Here are five good reasons to butcher deer yourself.
Here are five good reasons to butcher deer yourself.

Editor’s Note: This article on reasons to butcher deer is excerpted from the Fall 2013 issue of Living Ready magazine. Click here to download this excellent survival magazine issue.

In the absence of experience or a willing instructor, most hunters take their deer to a local processor to have it butchered for a fee. In most cases, however, even the novice ends up with better quality venison when he butchers his deer himself.

Several reasons apply. They could apply to venison or any wild game processing.

Butcher Deer Yourself: You’re Actually Getting YOUR Deer

For one thing, when you butcher deer that you harvested, you know the venison comes from your animal. There’s an unspoken rule about using professional processors. Although you may get your money’s worth in venison, you may wind up with venison from a number of animals you didn’t kill. There may be safety concerns about this, but for purity’s sake, it’s most satisfying to know what you’re eating is the deer you killed.

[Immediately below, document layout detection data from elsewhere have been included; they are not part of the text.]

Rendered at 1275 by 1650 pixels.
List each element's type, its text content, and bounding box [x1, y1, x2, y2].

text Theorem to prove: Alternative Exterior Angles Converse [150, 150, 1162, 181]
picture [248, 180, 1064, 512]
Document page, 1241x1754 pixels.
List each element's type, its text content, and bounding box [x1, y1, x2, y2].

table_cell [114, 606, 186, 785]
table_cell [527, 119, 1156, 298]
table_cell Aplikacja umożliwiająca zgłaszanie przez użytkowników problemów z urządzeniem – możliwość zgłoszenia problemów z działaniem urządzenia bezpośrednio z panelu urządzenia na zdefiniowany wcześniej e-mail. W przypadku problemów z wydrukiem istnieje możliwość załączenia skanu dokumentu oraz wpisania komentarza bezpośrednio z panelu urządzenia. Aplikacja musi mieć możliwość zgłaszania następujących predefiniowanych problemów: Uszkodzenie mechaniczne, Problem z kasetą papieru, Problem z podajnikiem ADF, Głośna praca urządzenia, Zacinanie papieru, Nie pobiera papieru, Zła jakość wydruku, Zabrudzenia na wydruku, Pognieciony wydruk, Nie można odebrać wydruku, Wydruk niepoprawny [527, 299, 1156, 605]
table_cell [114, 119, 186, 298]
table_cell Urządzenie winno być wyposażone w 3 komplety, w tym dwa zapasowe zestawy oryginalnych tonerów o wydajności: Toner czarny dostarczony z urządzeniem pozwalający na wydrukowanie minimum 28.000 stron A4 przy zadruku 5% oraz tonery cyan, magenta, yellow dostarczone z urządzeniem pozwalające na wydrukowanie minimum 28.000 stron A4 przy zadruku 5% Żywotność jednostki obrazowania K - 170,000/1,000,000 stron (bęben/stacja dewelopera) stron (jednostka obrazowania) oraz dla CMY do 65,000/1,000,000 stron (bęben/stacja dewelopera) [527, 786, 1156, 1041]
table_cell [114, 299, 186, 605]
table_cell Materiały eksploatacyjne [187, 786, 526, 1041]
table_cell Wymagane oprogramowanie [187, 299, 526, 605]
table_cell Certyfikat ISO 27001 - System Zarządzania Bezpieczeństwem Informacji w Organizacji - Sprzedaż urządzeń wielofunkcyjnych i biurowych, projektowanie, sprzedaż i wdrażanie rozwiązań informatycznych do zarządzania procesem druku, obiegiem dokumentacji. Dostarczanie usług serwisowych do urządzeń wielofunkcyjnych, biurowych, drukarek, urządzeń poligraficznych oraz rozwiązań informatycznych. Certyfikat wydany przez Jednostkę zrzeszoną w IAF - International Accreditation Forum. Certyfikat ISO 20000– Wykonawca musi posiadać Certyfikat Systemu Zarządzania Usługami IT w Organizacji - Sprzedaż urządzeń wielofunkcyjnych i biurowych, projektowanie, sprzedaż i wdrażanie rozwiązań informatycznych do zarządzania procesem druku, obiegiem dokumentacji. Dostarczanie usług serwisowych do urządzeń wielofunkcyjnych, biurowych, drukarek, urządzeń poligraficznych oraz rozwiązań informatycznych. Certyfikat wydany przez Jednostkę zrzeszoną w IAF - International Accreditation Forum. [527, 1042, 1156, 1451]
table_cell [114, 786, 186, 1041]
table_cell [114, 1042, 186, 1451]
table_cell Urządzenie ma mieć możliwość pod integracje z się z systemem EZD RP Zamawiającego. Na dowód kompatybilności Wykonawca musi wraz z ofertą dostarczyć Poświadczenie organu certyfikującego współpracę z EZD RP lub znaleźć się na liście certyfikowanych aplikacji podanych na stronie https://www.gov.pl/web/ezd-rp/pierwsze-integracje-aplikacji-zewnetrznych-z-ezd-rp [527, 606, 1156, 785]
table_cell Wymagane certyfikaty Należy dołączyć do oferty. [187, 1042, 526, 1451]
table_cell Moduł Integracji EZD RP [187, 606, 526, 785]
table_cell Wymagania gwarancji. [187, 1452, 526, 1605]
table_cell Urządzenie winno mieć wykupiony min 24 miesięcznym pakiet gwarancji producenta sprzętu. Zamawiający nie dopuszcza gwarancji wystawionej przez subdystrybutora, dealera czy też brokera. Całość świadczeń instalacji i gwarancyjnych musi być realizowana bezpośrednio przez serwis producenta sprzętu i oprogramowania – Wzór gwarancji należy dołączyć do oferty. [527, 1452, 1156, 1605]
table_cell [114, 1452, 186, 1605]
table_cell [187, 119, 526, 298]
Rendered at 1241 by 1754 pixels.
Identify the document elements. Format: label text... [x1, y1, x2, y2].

Butcher Deer Yourself: Take Your Time

Also, you can take as much time as you like to remove hair, blood, gristle and fat to make the finished product more enjoyable.

Further, you can debone the deer as much as you wish, saving valuable freezer space. Completely removing all bones represents the easiest way to butcher deer.

Butcher Deer Yourself: It Doesn’t Take Much

Surprisingly, it takes very little practice to become proficient at butchering deer, and you don’t need any special tools other than a sharp, stiff knife and a steel to keep it sharp. With the deer hung, remove the front legs and shoulders first. Then remove the loin, or backstrap. Next, cut off rib meat for grinding. Finally, remove the hind quarters, and cut them into round steaks and rump roasts.

Butcher Deer Yourself: Feed Your Ego

When you butcher deer you harvest, it provides personal satisfaction. As the completion of an age-old ritual, when the venison steaks are sizzling or the stew is bubbling, you will know exactly where that meat came from. That’s a feeling you can’t buy.

Butcher Deer Yourself: It’s a Learning Opportunity

As a side benefit, the butchering process also offers an opportunity for you to become familiar with deer physiology. This knowledge naturally translates into better understanding of shot placement – thus ensuring future clean kills.